March 2022 Cannabis Update

The legislative overview of the legalization of cannabis is that as of February 22nd, 2021 three bills were signed to law which were the legalization of cannabis, marijuana discrimination and other clarifying provisions.

There are offenses for underage use. The first offense is a written warning and also includes parental notification due to the March 26th amendment. The second offense is a written warning, parental notification and information in regards to community drug treatment services. The third or subsequent offense includes a written warning and if an individual is under the age of 18, there will be parental and treatment program notifications.

Today’s Cannabis is far more potent. The average THC content in marijuana has risen dramatically over the past ten years. As states are legalizing cannabis, it is leading to an increasing variety of products providing multiple options for consumption such as inhalation, concentrates, topicals and edibles. With edibles particularly, there is a delay in the psychoactive effects when consuming edibles can be anywhere from 1 to 3 hours and can result in a person consuming more than one portion.

There are ripple effects. For instance, there are health risks of substance misuse and negative effects on essential bodily functions, there are safety effects due to impaired driving which have resulted in an increase of traffic fatalities. The environment is also at risk due to the chemicals used to keep animals from destroying their crops and equipment which leads to high amounts of energy and changes to the land structure.

Some interesting terminology is Regulated Cannabis, Marijuana and Hashish. Regulated Cannabis is legally bought, sold and used cannabis. Marijuana and Hashish are not regulated and are classified as a controlled dangerous substance.

There are also municipal considerations. For example, all existing ordinances prior to the legislation are null and avoid. Municipalities had until August 21st, 2021 to opt in or out. After opting out, a municipality can opt back in at any time. Also, if a municipality takes no action, they are opted in by default and no changes can be made for five years. We would like to note that Cannabis remains illegal federally.
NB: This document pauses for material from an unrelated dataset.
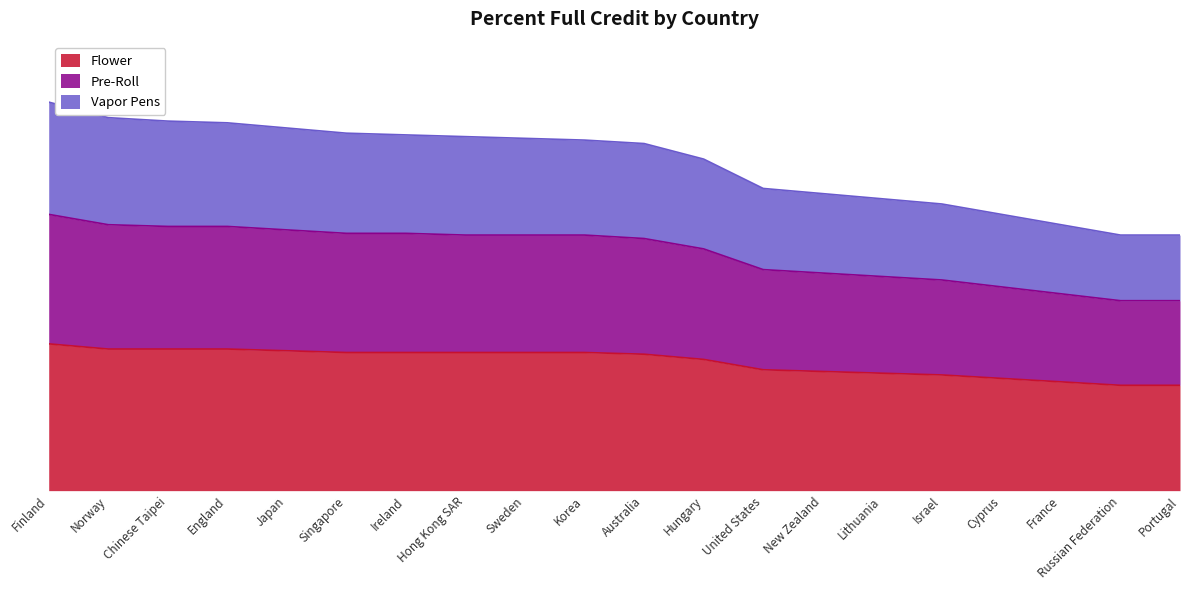

Which series has the widest spread of values?

Pre-Roll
The youth usage data from states with legalized cannabis, specifically Colorado, Michigan and California show high rates of youth usage.

We must keep our youth safe and healthy. The brain is not fully developed until 25. Once drugs enter the brain, they interfere with its normal tasks and can eventually lead to changes in how well it works.

Regular cannabis use early in life can result in impairments such as poor academic performance, deficits in attention, information processing and memory. Some signs of impairment are red eyes, slurred/altered speech, drowsiness/hyperactivity and poor coordination.

Key points to starting a conversation with youth in regards to cannabis: keep an open mind, be clear about goals, be calm and relaxed, have a positive outlook, don’t lecture, find a comfortable setting, be aware of body language and put yourself in their shoes.